(Source records)
# # # # # # #

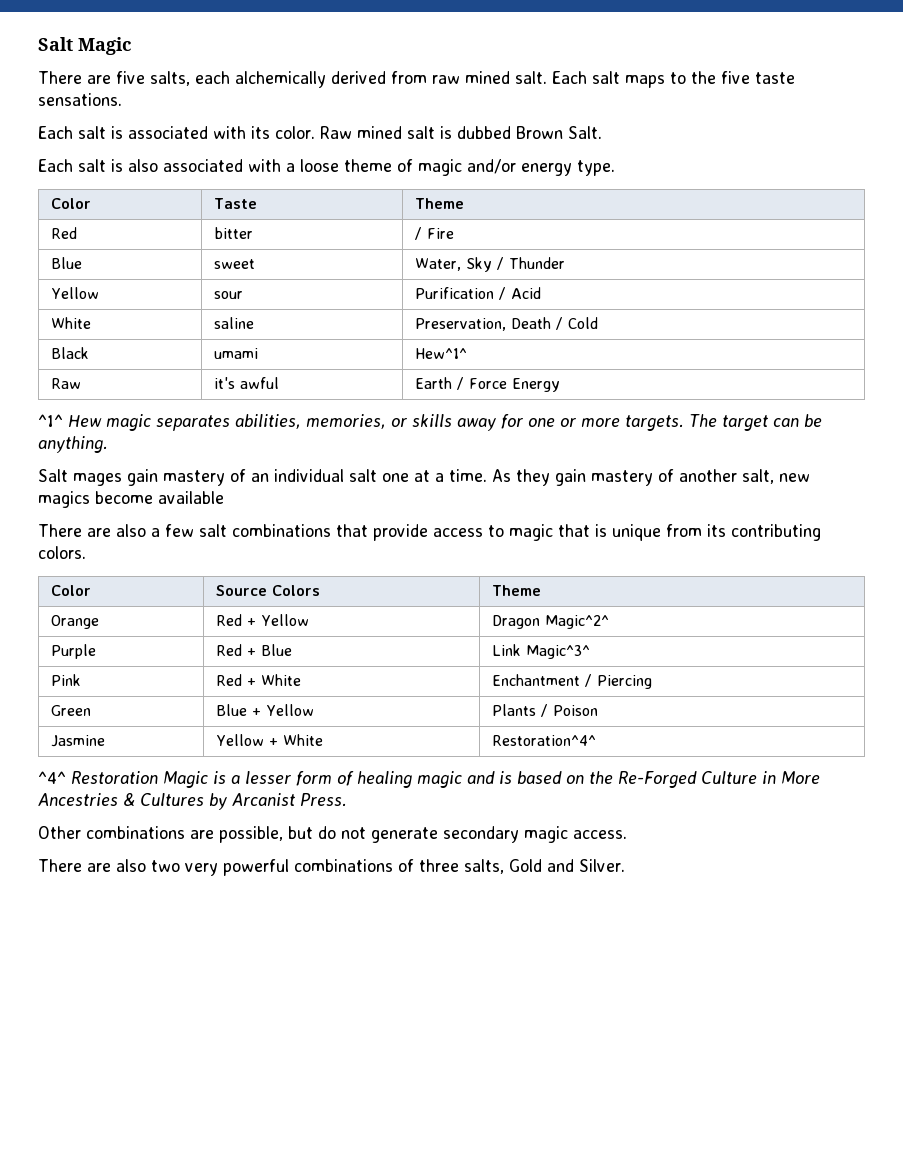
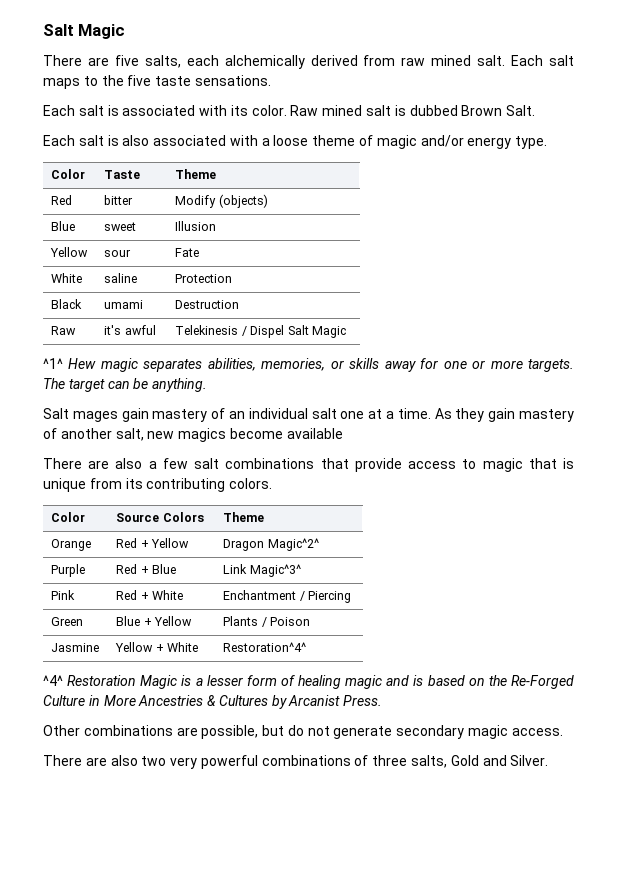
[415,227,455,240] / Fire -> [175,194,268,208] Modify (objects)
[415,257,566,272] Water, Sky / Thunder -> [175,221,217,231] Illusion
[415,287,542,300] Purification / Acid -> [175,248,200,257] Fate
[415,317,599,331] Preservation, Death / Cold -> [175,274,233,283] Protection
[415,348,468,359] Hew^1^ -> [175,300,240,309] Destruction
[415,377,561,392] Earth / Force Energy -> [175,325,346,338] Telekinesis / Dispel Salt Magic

# # # # # # #

* Task directions
Restate exactly, please, only the lines between the start of the data and the line containing "[415,348,468,359] Hew^1^ ->", both ends included, skipping the pictures.

* Final answer
[415,227,455,240] / Fire -> [175,194,268,208] Modify (objects)
[415,257,566,272] Water, Sky / Thunder -> [175,221,217,231] Illusion
[415,287,542,300] Purification / Acid -> [175,248,200,257] Fate
[415,317,599,331] Preservation, Death / Cold -> [175,274,233,283] Protection
[415,348,468,359] Hew^1^ -> [175,300,240,309] Destruction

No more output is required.